== TASK REQUIREMENTS ==
As you reproduce every line below, keep it exactly as written and leave out the images.

== INPUT ==

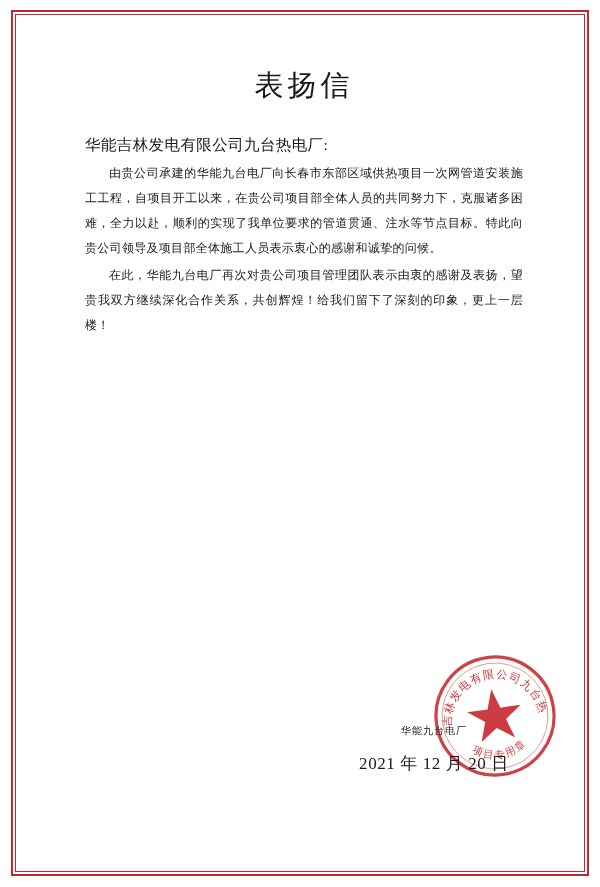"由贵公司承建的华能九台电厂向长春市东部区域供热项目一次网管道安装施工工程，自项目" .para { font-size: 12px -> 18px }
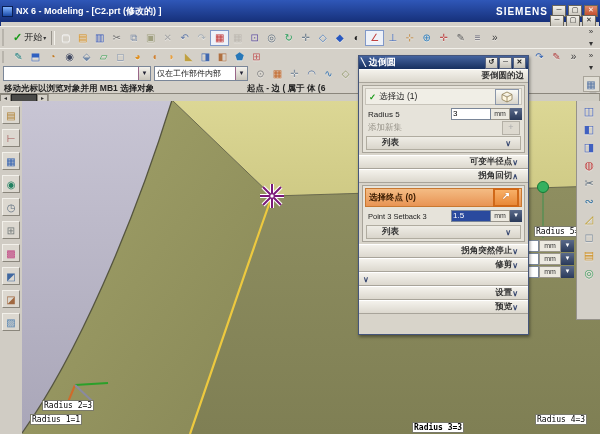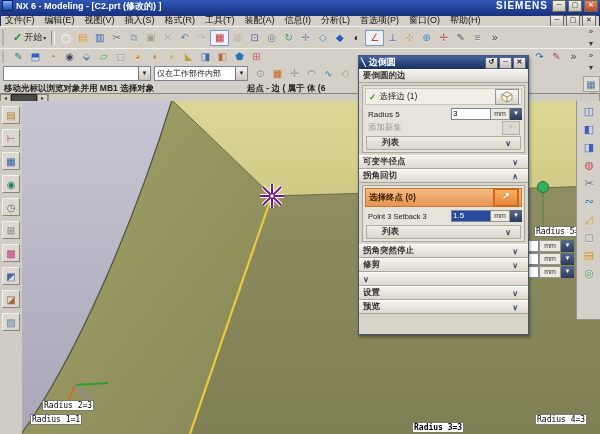"NX 6 - Modeling -" .titlebar { align-items: none -> center; height: 16px -> 22px }
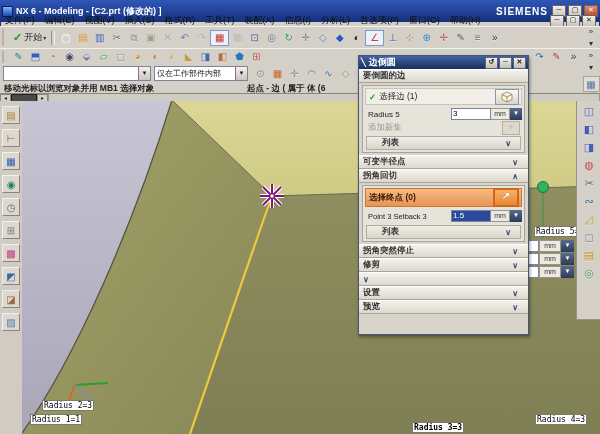"文件(F)" div.menubar { html: <div> <div>文件(F)</div> <div>编辑(E)</div> <div>视图(V)</div> <div>插入(S)</div> <div>格式(R)</div> <div>工具(T)</div> <div>装配(A)</div> <div>信息(I)</div> <div>分析(L)</div> <div>首选项(P)</div> <div>窗口(O)</div> <div>帮助(H)</div> </div> -> none }
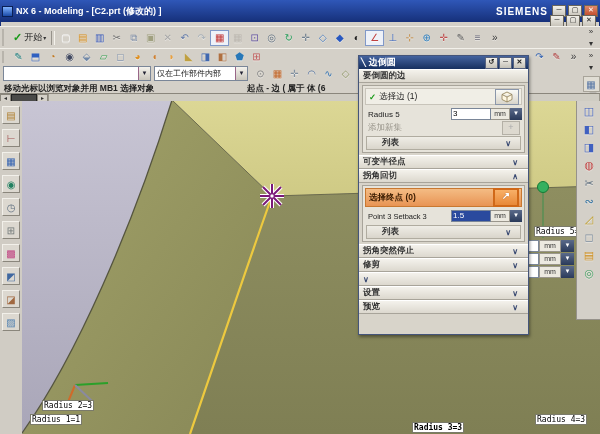"要倒圆的边" .dheader .hlabel { text-align: none -> right }
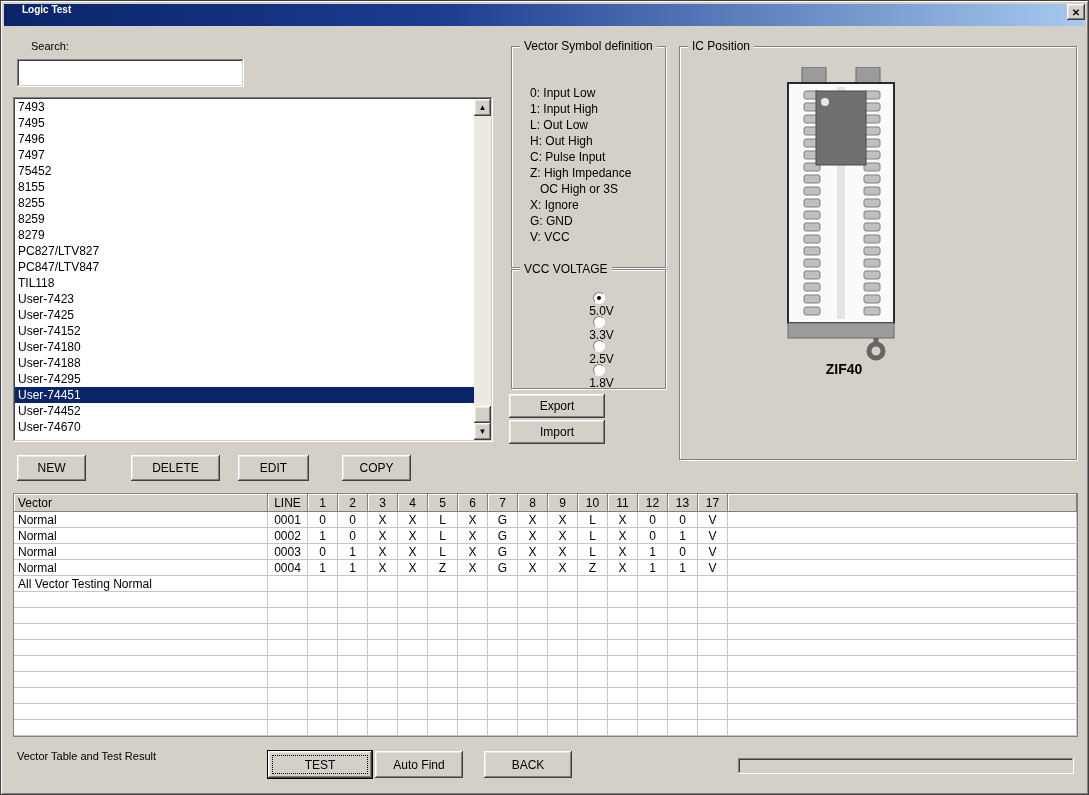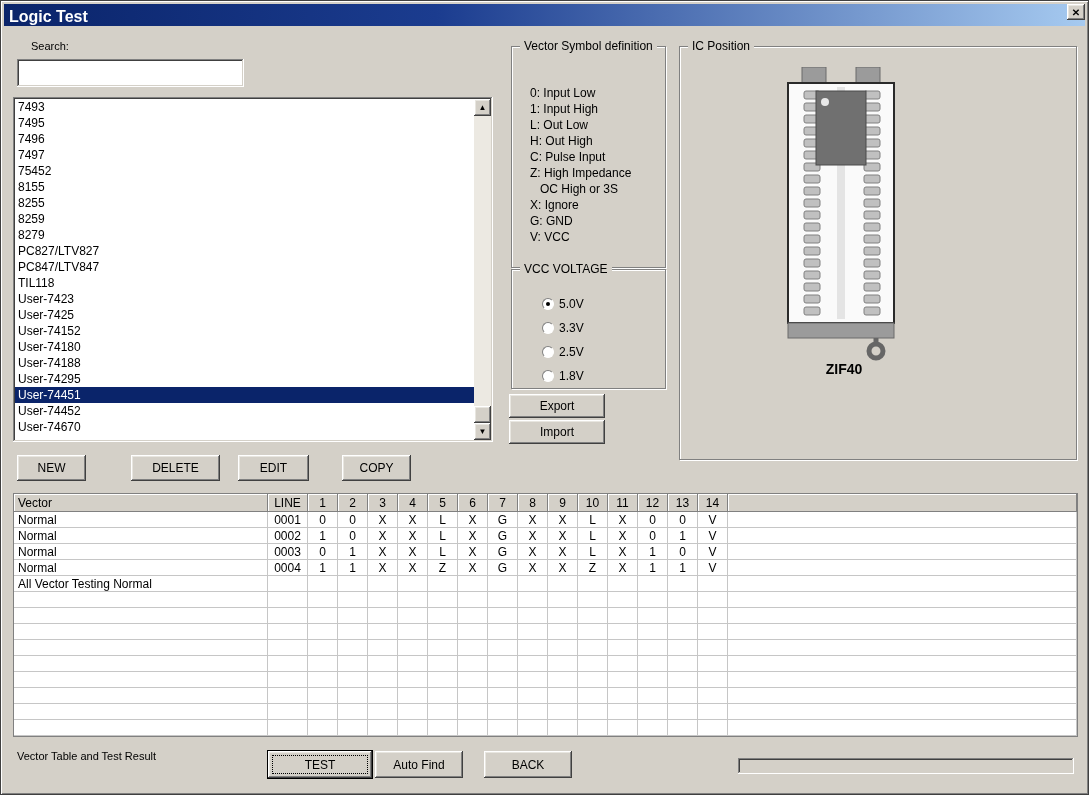"Logic Test" .titlebar { align-items: flex-end -> flex-start; font-size: 16px -> 10px; padding-left: 5px -> 18px }
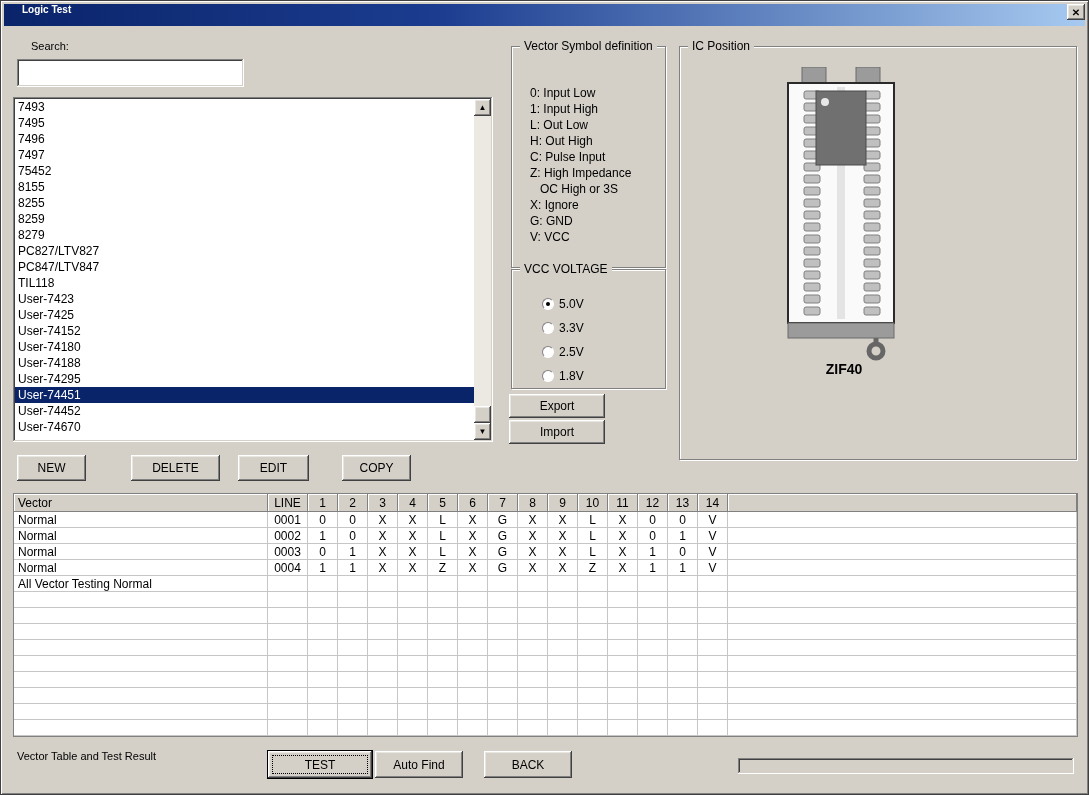"5.0V" .radio-row { flex-direction: none -> column }
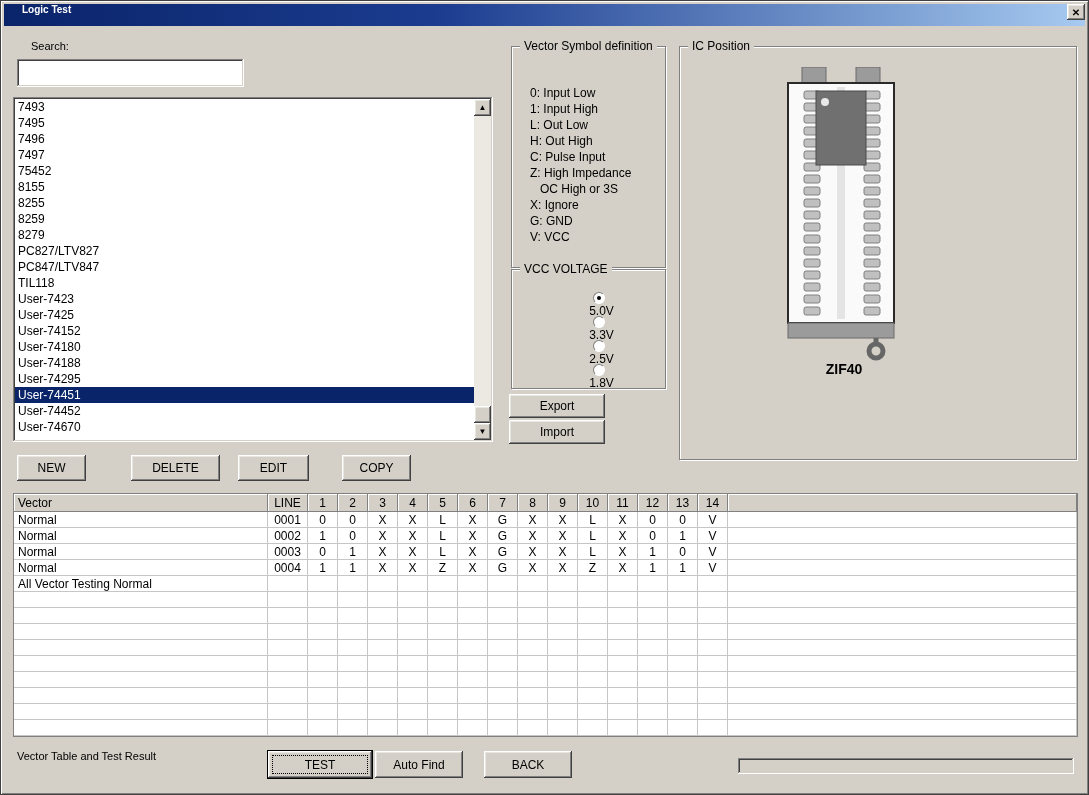"14" div.hcell { text: 14 -> 17 }
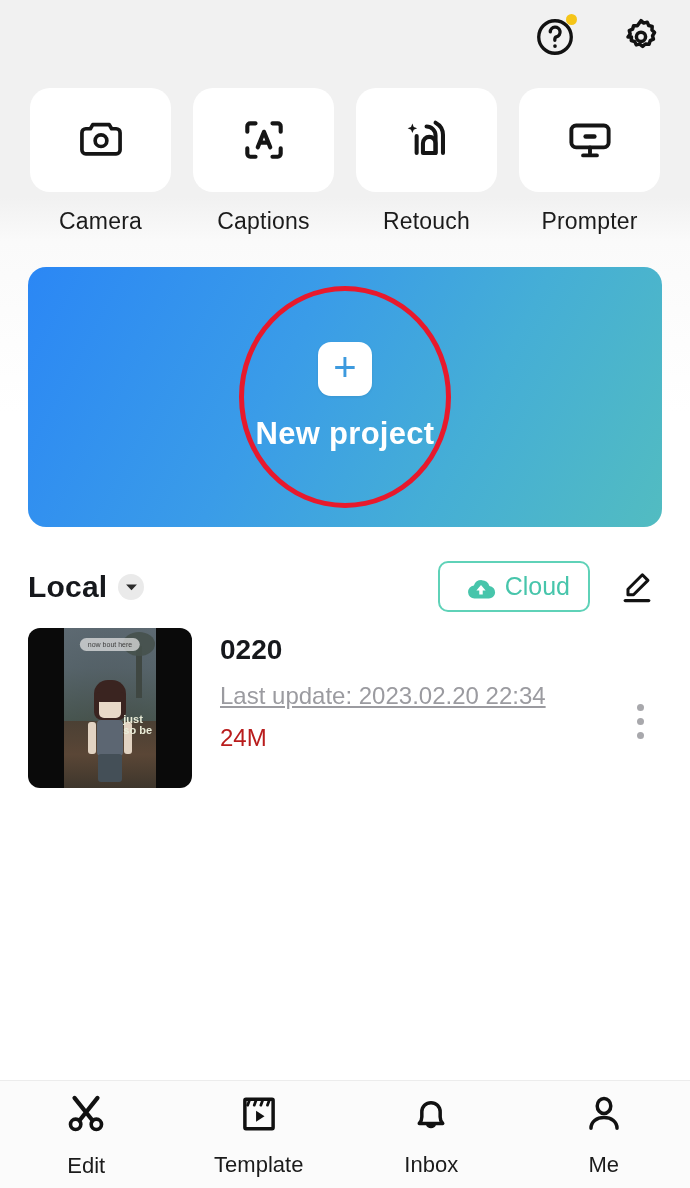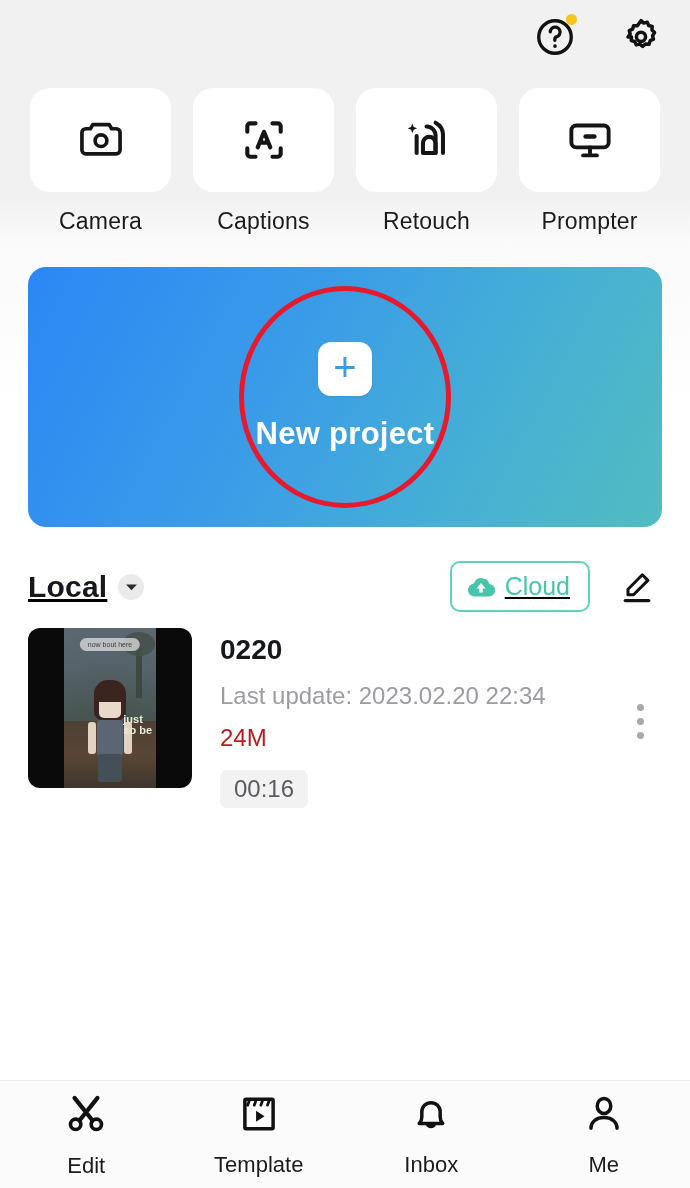"Local" .section-row { text-decoration: underline -> none }
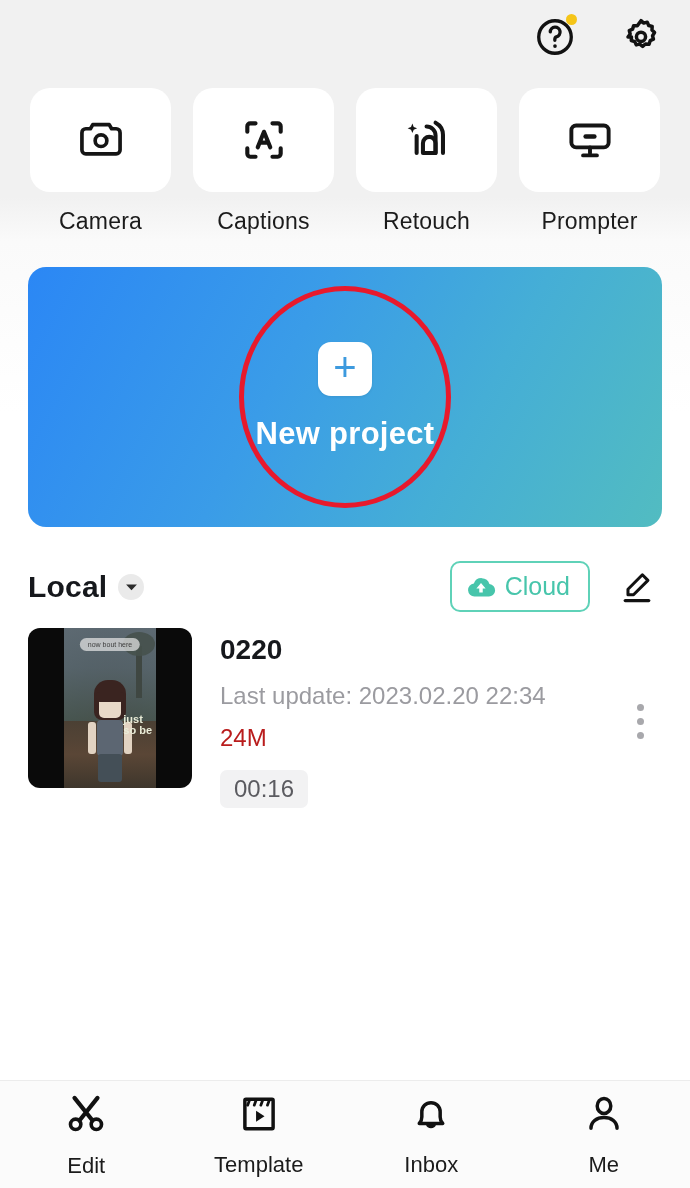"Cloud" .cloud-btn { align-items: center -> flex-end; padding: 9px 18px 9px 14px -> 9px 18px 9px 26px }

== YOUR SOLUTION ==
"由贵公司承建的华能九台电厂向长春市东部区域供热项目一次网管道安装施工工程，自项目" .para { font-size: 12px -> 18px }
"NX 6 - Modeling -" .titlebar { align-items: none -> center; height: 16px -> 22px }
"文件(F)" div.menubar { html: <div> <div>文件(F)</div> <div>编辑(E)</div> <div>视图(V)</div> <div>插入(S)</div> <div>格式(R)</div> <div>工具(T)</div> <div>装配(A)</div> <div>信息(I)</div> <div>分析(L)</div> <div>首选项(P)</div> <div>窗口(O)</div> <div>帮助(H)</div> </div> -> none }
"要倒圆的边" .dheader .hlabel { text-align: none -> right }
"Logic Test" .titlebar { align-items: flex-end -> flex-start; font-size: 16px -> 10px; padding-left: 5px -> 18px }
"5.0V" .radio-row { flex-direction: none -> column }
"14" div.hcell { text: 14 -> 17 }
"Local" .section-row { text-decoration: underline -> none }
"Cloud" .cloud-btn { align-items: center -> flex-end; padding: 9px 18px 9px 14px -> 9px 18px 9px 26px }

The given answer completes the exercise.